When using Apache Spark, you may often encounter situations where you need to remove duplicate records from a DataFrame while keeping the first occurrence of each duplicate. This can be achieved using the `dropDuplicates` method available in PySpark, Scala, and Java. Below, I provide detailed explanations and code snippets for dropping duplicates and keeping the first entry in Spark DataFrame for both PySpark and Scala.
PySpark
Let’s consider we have the following PySpark DataFrame:
from pyspark.sql import SparkSession
spark = SparkSession.builder.appName("Drop Duplicates").getOrCreate()
data = [
(1, "Alice", 29),
(2, "Bob", 25),
(3, "Alice", 29),
(4, "David", 32)
]
df = spark.createDataFrame(data, ["id", "name", "age"])
df.show()
+---+-----+---+
| id| name|age|
+---+-----+---+
| 1|Alice| 29|
| 2| Bob| 25|
| 3|Alice| 29|
| 4|David| 32|
+---+-----+---+
To drop duplicates and keep the first entry, we can use the `dropDuplicates` method and specify the subset of columns to consider for duplicate detection:
df_unique = df.dropDuplicates(subset=["name", "age"])
df_unique.show()
+---+-----+---+
| id| name|age|
+---+-----+---+
| 1|Alice| 29|
| 2| Bob| 25|
| 4|David| 32|
+---+-----+---+
Scala
Similarly, in Scala, you can achieve the same using the `dropDuplicates` method:
import org.apache.spark.sql.SparkSession
val spark = SparkSession.builder.appName("Drop Duplicates").getOrCreate()
import spark.implicits._
val data = Seq(
(1, "Alice", 29),
(2, "Bob", 25),
(3, "Alice", 29),
(4, "David", 32)
)
val df = data.toDF("id", "name", "age")
df.show()
+---+-----+---+
| id| name|age|
+---+-----+---+
| 1|Alice| 29|
| 2| Bob| 25|
| 3|Alice| 29|
| 4|David| 32|
+---+-----+---+
To drop duplicates and keep the first entry in Scala:
val df_unique = df.dropDuplicates("name", "age")
df_unique.show()
+---+-----+---+
| id| name|age|
+---+-----+---+
| 1|Alice| 29|
| 2| Bob| 25|
| 4|David| 32|
+---+-----+---+
Java
In Java, the process is slightly more verbose but follows the same logic. Here’s an example:
import org.apache.spark.sql.Dataset;
import org.apache.spark.sql.Row;
import org.apache.spark.sql.SparkSession;
import java.util.Arrays;
import java.util.List;
public class DropDuplicates {
public static void main(String[] args) {
SparkSession spark = SparkSession.builder()

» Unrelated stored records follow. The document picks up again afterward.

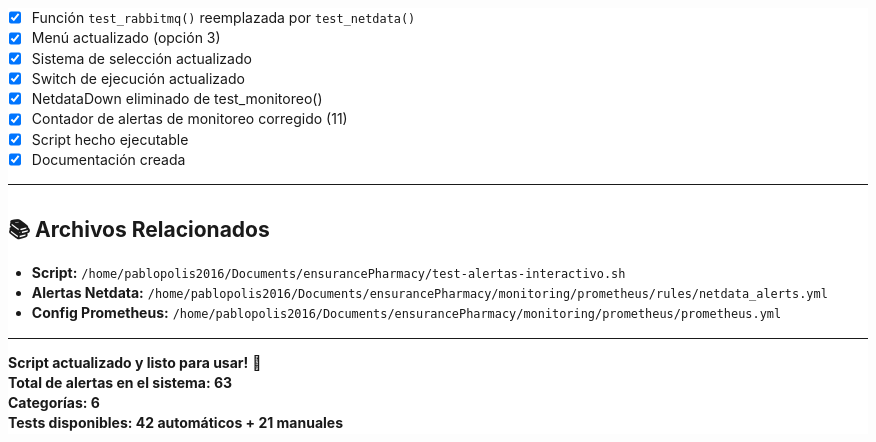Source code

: - [x] Función `test_rabbitmq()` reemplazada por `test_netdata()`
- [x] Menú actualizado (opción 3)
- [x] Sistema de selección actualizado
- [x] Switch de ejecución actualizado
- [x] NetdataDown eliminado de test_monitoreo()
- [x] Contador de alertas de monitoreo corregido (11)
- [x] Script hecho ejecutable
- [x] Documentación creada

---

## 📚 Archivos Relacionados

- **Script:** `/home/pablopolis2016/Documents/ensurancePharmacy/test-alertas-interactivo.sh`
- **Alertas Netdata:** `/home/pablopolis2016/Documents/ensurancePharmacy/monitoring/prometheus/rules/netdata_alerts.yml`
- **Config Prometheus:** `/home/pablopolis2016/Documents/ensurancePharmacy/monitoring/prometheus/prometheus.yml`

---

**Script actualizado y listo para usar!** 🎉  
**Total de alertas en el sistema: 63**  
**Categorías: 6**  
**Tests disponibles: 42 automáticos + 21 manuales**
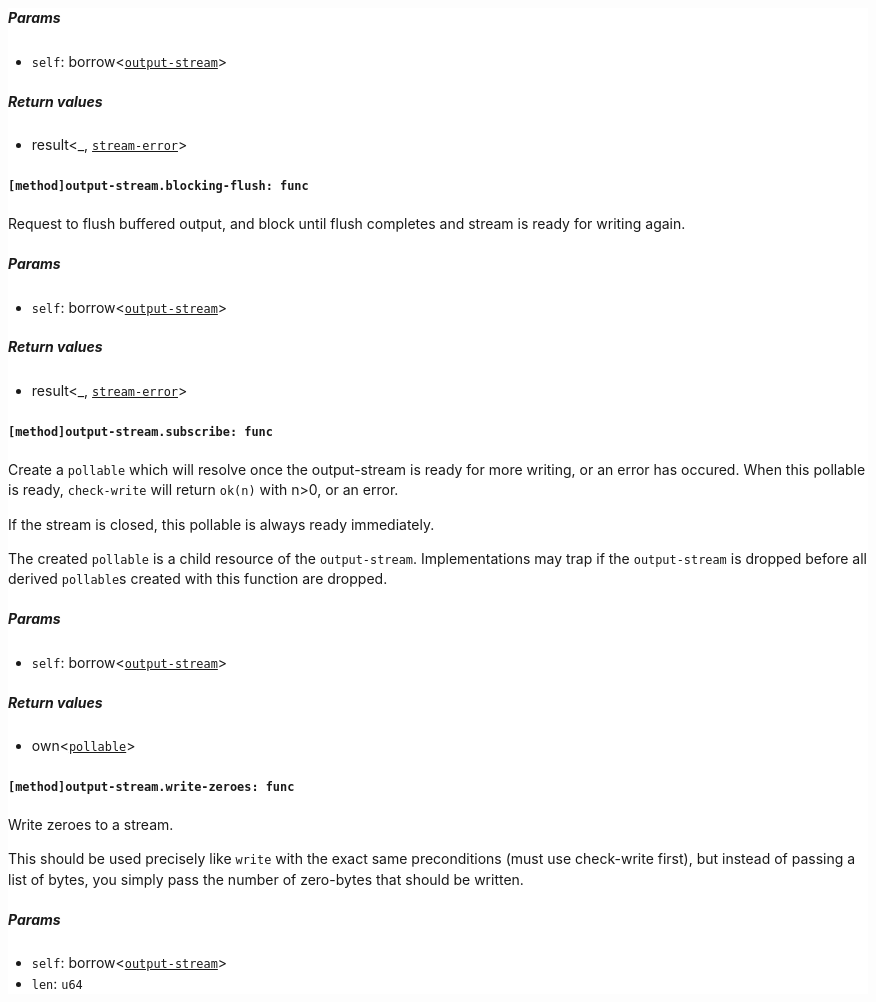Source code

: ##### Params

- <a id="method_output_stream_flush.self"></a>`self`: borrow<[`output-stream`](#output_stream)>

##### Return values

- <a id="method_output_stream_flush.0"></a> result<_, [`stream-error`](#stream_error)>

#### <a id="method_output_stream_blocking_flush"></a>`[method]output-stream.blocking-flush: func`

Request to flush buffered output, and block until flush completes
and stream is ready for writing again.

##### Params

- <a id="method_output_stream_blocking_flush.self"></a>`self`: borrow<[`output-stream`](#output_stream)>

##### Return values

- <a id="method_output_stream_blocking_flush.0"></a> result<_, [`stream-error`](#stream_error)>

#### <a id="method_output_stream_subscribe"></a>`[method]output-stream.subscribe: func`

Create a `pollable` which will resolve once the output-stream
is ready for more writing, or an error has occured. When this
pollable is ready, `check-write` will return `ok(n)` with n>0, or an
error.

If the stream is closed, this pollable is always ready immediately.

The created `pollable` is a child resource of the `output-stream`.
Implementations may trap if the `output-stream` is dropped before
all derived `pollable`s created with this function are dropped.

##### Params

- <a id="method_output_stream_subscribe.self"></a>`self`: borrow<[`output-stream`](#output_stream)>

##### Return values

- <a id="method_output_stream_subscribe.0"></a> own<[`pollable`](#pollable)>

#### <a id="method_output_stream_write_zeroes"></a>`[method]output-stream.write-zeroes: func`

Write zeroes to a stream.

This should be used precisely like `write` with the exact same
preconditions (must use check-write first), but instead of
passing a list of bytes, you simply pass the number of zero-bytes
that should be written.

##### Params

- <a id="method_output_stream_write_zeroes.self"></a>`self`: borrow<[`output-stream`](#output_stream)>
- <a id="method_output_stream_write_zeroes.len"></a>`len`: `u64`
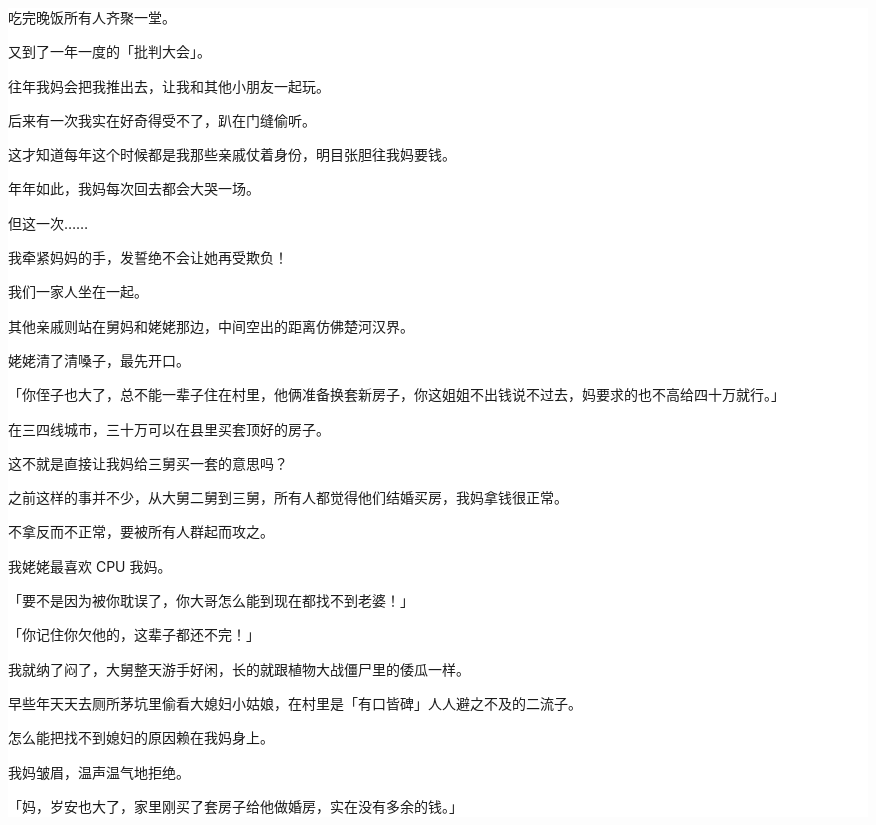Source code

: 吃完晚饭所有人齐聚一堂。


又到了一年一度的「批判大会」。


往年我妈会把我推出去，让我和其他小朋友一起玩。


后来有一次我实在好奇得受不了，趴在门缝偷听。


这才知道每年这个时候都是我那些亲戚仗着身份，明目张胆往我妈要钱。


年年如此，我妈每次回去都会大哭一场。


但这一次……


我牵紧妈妈的手，发誓绝不会让她再受欺负！



我们一家人坐在一起。


其他亲戚则站在舅妈和姥姥那边，中间空出的距离仿佛楚河汉界。


姥姥清了清嗓子，最先开口。


「你侄子也大了，总不能一辈子住在村里，他俩准备换套新房子，你这姐姐不出钱说不过去，妈要求的也不高给四十万就行。」


在三四线城市，三十万可以在县里买套顶好的房子。


这不就是直接让我妈给三舅买一套的意思吗？


之前这样的事并不少，从大舅二舅到三舅，所有人都觉得他们结婚买房，我妈拿钱很正常。


不拿反而不正常，要被所有人群起而攻之。


我姥姥最喜欢 CPU 我妈。


「要不是因为被你耽误了，你大哥怎么能到现在都找不到老婆！」


「你记住你欠他的，这辈子都还不完！」


我就纳了闷了，大舅整天游手好闲，长的就跟植物大战僵尸里的倭瓜一样。


早些年天天去厕所茅坑里偷看大媳妇小姑娘，在村里是「有口皆碑」人人避之不及的二流子。


怎么能把找不到媳妇的原因赖在我妈身上。


我妈皱眉，温声温气地拒绝。


「妈，岁安也大了，家里刚买了套房子给他做婚房，实在没有多余的钱。」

.appName("Drop Duplicates")
.getOrCreate();
List<Row> data = Arrays.asList(
RowFactory.create(1, "Alice", 29),
RowFactory.create(2, "Bob", 25),
RowFactory.create(3, "Alice", 29),
RowFactory.create(4, "David", 32)
);
StructType schema = new StructType(new StructField[]{
new StructField("id", DataTypes.IntegerType, false, Metadata.empty()),
new StructField("name", DataTypes.StringType, false, Metadata.empty()),
new StructField("age", DataTypes.IntegerType, false, Metadata.empty())
});
Dataset<Row> df = spark.createDataFrame(data, schema);
df.show();
Dataset<Row> df_unique = df.dropDuplicates("name", "age");
df_unique.show();
}
}
+---+-----+---+
| id| name|age|
+---+-----+---+
| 1|Alice| 29|
| 2| Bob| 25|
| 3|Alice| 29|
| 4|David| 32|
+---+-----+---+
+---+-----+---+
| id| name|age|
+---+-----+---+
| 1|Alice| 29|
| 2| Bob| 25|
| 4|David| 32|
+---+-----+---+
In these examples, we’ve shown how to drop duplicates based on a subset of columns (`name` and `age`) and keep the first occurrence in PySpark, Scala, and Java. Note that Spark’s `dropDuplicates` method is a powerful tool to handle deduplication efficiently.